THE number of people whose homes have been repossessed for non-payment rose by 21 per cent last year, according to the authoritative Council of Mortgage lenders. Not only is this is the highest figure for repossessions since 1999, it occurred before the full impact of the global credit crunch and the slowdown expected in the British economy. All of which suggests that repossessions are likely to be even higher in 2008.
This is a stark warning that the Bank of England's interest rate cut on Thursday of only a quarter point is far too modest to have any decisive impact on the economic crisis. British interest rates are still too high at 5.25 per cent, as compared to
3.5 per cent in the United States and 4 per cent in the Eurozone. The ever-cautious Bank of England has always preferred to cut rates in small stages rather than make a decisive intervention in the markets, which is the favoured strategy of the Federal Reserve.
In the current ominous circumstances, the Bank of England should have cut rates by at least a half point. Already the markets are assuming the Bank will have to cut rates further during 2008, possibly nearer to 4 per cent. If that is indeed the Bank's logic, why not cut interest rates quickly and head off further problems with house repossessions?
The contrast between the indecisive response of the British authorities to the subprime crisis and the robust American approach can be seen in the £86 billion economic stimulus package agreed by both Republicans and Democrats, and passed by Congress this week. The package gives one-off tax rebates of up to £300 to individuals and £600 to couples, plus £150 for each child in the family. Those on low incomes, who do not pay income tax, get a government cheque for £150. The aim is to boost consumer spending.
One does not have to agree with the precise details of the US package to admire the fact the entire US political establishment plus the Federal Reserve are committed to being proactive in heading off a recession. In contrast, the British government and the Bank of England remain reactive.

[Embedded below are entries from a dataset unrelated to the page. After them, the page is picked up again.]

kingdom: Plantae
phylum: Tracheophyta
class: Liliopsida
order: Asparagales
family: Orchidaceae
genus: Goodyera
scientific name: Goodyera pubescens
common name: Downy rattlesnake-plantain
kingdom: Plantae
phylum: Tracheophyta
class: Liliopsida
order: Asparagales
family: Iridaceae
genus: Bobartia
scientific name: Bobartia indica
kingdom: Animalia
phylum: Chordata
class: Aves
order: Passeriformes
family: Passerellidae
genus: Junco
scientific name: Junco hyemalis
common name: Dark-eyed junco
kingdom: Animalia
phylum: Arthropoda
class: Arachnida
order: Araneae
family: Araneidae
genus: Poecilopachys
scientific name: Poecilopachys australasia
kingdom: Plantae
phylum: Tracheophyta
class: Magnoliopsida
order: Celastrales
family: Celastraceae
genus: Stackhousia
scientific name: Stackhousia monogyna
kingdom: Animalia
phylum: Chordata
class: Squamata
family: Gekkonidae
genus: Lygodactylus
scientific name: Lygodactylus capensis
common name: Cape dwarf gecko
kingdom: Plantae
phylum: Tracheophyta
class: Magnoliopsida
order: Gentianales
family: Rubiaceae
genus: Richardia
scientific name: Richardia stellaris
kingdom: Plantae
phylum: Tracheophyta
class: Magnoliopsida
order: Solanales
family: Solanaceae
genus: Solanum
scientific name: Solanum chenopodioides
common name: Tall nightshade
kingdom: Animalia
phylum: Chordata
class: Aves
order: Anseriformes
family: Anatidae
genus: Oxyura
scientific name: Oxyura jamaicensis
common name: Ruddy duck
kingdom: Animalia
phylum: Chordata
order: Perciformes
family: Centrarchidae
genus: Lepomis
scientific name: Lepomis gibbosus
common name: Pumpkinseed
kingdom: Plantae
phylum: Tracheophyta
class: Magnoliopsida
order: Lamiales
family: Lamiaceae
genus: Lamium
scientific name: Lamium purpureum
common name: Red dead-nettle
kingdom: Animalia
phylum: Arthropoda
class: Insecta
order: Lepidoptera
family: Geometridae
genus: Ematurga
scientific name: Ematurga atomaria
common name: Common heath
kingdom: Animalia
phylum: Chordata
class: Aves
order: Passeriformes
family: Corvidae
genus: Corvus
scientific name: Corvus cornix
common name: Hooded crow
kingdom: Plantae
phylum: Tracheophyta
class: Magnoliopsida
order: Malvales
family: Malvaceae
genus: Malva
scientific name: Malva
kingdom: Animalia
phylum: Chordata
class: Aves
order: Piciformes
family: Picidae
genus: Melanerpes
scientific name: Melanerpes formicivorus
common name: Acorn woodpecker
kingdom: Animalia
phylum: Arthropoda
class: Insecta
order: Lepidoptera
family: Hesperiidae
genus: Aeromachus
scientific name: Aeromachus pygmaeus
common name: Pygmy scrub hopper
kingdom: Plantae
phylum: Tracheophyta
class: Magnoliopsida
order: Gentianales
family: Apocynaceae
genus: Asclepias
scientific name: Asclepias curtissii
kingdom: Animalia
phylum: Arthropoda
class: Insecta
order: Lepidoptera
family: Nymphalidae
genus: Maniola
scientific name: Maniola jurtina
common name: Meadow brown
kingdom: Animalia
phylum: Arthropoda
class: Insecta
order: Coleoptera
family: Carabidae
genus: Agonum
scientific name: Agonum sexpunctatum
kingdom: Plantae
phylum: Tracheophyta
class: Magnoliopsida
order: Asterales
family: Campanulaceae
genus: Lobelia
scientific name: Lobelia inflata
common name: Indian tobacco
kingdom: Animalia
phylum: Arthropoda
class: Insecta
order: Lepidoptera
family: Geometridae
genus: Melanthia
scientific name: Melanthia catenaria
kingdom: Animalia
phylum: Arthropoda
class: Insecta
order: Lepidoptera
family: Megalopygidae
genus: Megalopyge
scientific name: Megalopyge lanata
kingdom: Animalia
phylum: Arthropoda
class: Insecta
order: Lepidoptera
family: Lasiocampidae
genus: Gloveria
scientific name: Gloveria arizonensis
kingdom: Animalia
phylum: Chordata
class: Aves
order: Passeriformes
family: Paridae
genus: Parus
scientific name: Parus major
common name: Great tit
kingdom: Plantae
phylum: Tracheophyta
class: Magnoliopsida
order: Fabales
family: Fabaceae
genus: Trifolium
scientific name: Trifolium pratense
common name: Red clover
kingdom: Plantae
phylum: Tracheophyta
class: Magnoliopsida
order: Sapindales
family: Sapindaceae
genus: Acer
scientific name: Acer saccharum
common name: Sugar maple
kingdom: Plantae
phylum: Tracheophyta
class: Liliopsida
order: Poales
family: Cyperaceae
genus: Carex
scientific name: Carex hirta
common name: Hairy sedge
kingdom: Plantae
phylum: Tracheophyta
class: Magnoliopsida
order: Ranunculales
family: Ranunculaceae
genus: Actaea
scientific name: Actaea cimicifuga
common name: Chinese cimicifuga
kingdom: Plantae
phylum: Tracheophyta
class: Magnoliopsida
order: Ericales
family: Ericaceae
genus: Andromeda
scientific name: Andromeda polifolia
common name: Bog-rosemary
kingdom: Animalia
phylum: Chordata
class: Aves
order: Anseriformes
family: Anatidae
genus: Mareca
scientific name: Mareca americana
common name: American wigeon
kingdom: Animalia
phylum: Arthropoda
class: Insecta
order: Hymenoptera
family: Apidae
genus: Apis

The British authorities justify their caution by citing the need to contain inflationary pressures in the economy – there was news this week that wage settlements in the UK are getting bigger. However, the risk of an economic downturn in Britain now outweighs the risk from inflation. It is time for the government and the Bank of England to stop sitting on the economic fence.
The White House has asked the EU and Japan to boost spending as part of a global economic stimulus. Britain, Germany and Japan have rejected these overtures. Yet Japan is on the brink of recession, German export growth has started to stall and the UK housing market is in trouble. If we do not want to see home repossessions rise again in 2008, the UK government and the Bank of England need to think again.